Movie Report: Get Shorty (1995)

Book coverAh, gentle reader, this film provided a bit of mental relief for me in the real world. When I proposed watching this film, my beautiful wife said to me, “We saw that in the theater.” To which I responded that I had never seen the movie. Given that the film came out two years before we met, we did not see it in the theater. I was pleased to see that she, too, pencils me into some of her memories from that brief interlude between childhood and marriage. I myself have on several occasions said something like, “Remember when we…” only to discover she was not a part of the we I was thinking of. I thought perhaps I alone was muddy on that brief interlude between summer 1994 and early 1997, the interregnum between college and being a couple, which were very busy and whose memories I sometimes retcon my wife into.

At any rate, this film is based on an Elmore Leonard book. A small time loan shark, Chili (played by John Travolta) has a run-in with a henchman of a major Miami player (the henchman played by Dennis Farina) and humiliates the henchman but cannot be retailiated against because of his powerful boss. Chili goes looking for someone who has run out on a debt and whose $10,000 skimming has blossomed with an insurance settlement for a plane crash that the drycleaner/welsher (played by David Paymer, hello, hello–did I see Crazy People with my wife or before?). Chili goes to Vegas, braces the drycleaner, and is asked by the Las Vegas mob to collect on a debt from a horror movie producer, Harry Zimm (Gene Hackman). When Chili breaks into the house where Zimm is staying, he tells Zimm about the adventure he’s on, pitching it as a movie, and Zimm is interested–if Chili can help get the rights to a screenplay held by the writer’s widow (Bette Midler).

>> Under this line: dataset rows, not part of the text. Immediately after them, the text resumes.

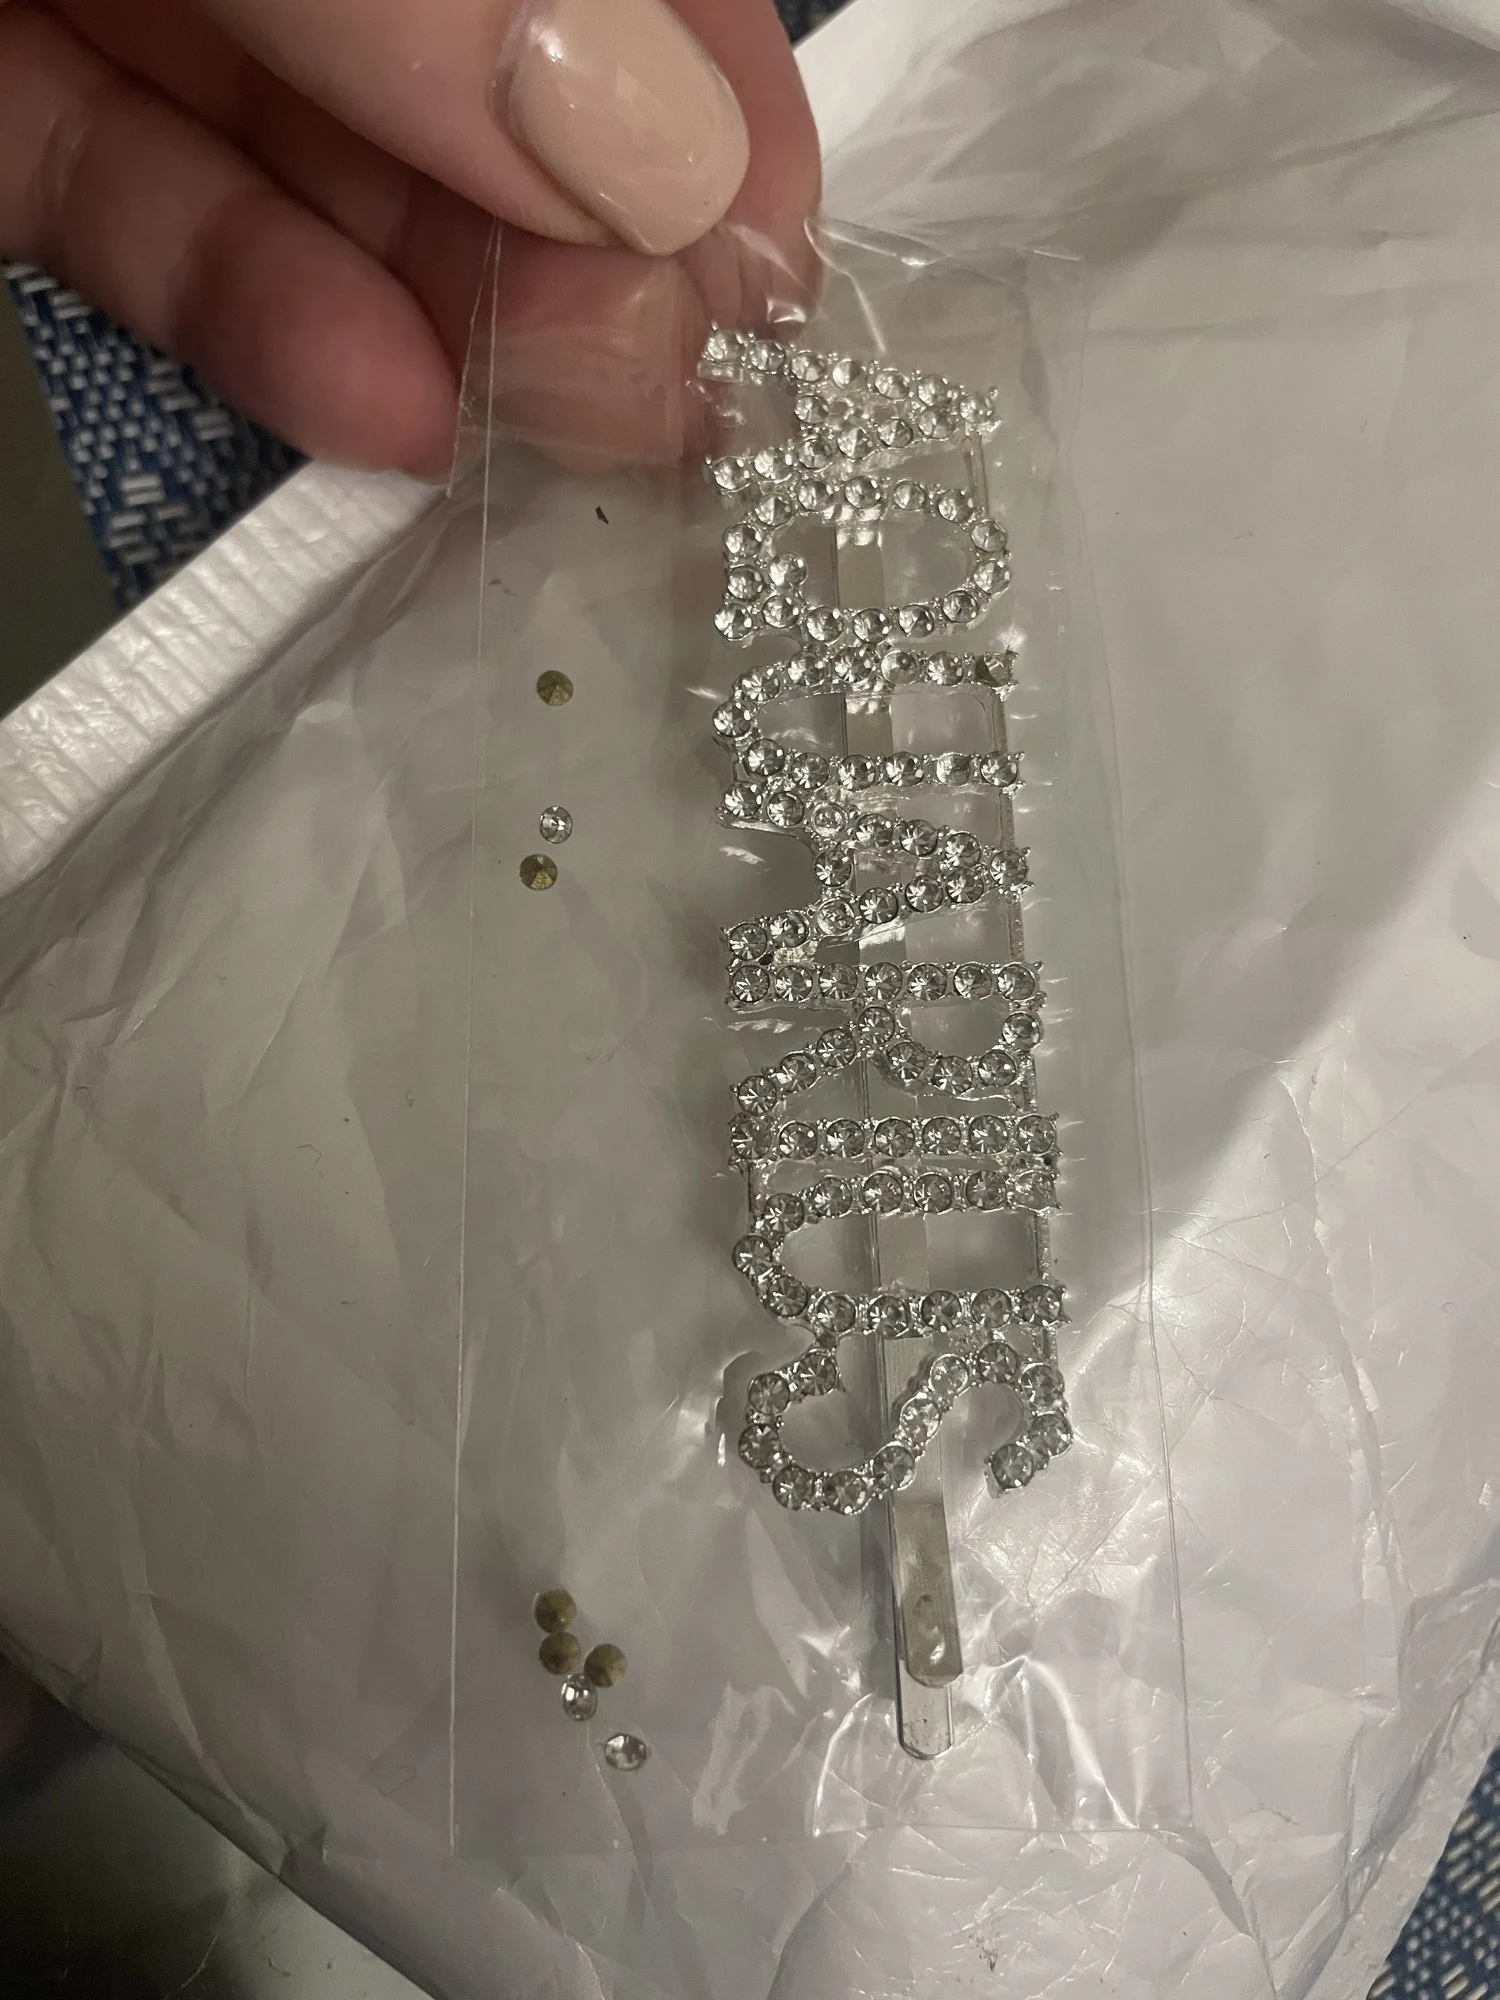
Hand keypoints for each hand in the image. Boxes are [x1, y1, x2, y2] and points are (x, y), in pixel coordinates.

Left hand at [0, 0, 820, 471]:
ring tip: (534, 437)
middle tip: (655, 398)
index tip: (770, 266)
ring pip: (328, 169)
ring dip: (447, 318)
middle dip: (581, 242)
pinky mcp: (7, 106)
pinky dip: (258, 319)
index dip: (704, 88)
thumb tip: (669, 159)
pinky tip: (374, 412)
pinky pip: (143, 213)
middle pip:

Oh, yes, it gets complicated. But it has a movie-within-a-movie that a medieval drama enthusiast would enjoy. It’s chock full of stars, and it has clever twists that you would expect from an Elmore Leonard book-turned-movie (see also Out of Sight and Jackie Brown, neither of which I’ve actually reported on… yet). I said to my wife after having seen the film that it’s a shame that they don’t make movies from Elmore Leonard books any more, but they’re still making them. Get Shorty had its sequel Be Cool and a television series; 3:10 to Yuma had a remake; Justified was based on a series of books by Leonard, and it’s getting a revival.

Probably a better question, with a worse answer, is why we don’t make writers like Elmore Leonard any more. Or why Hollywood would not adapt their works if we did.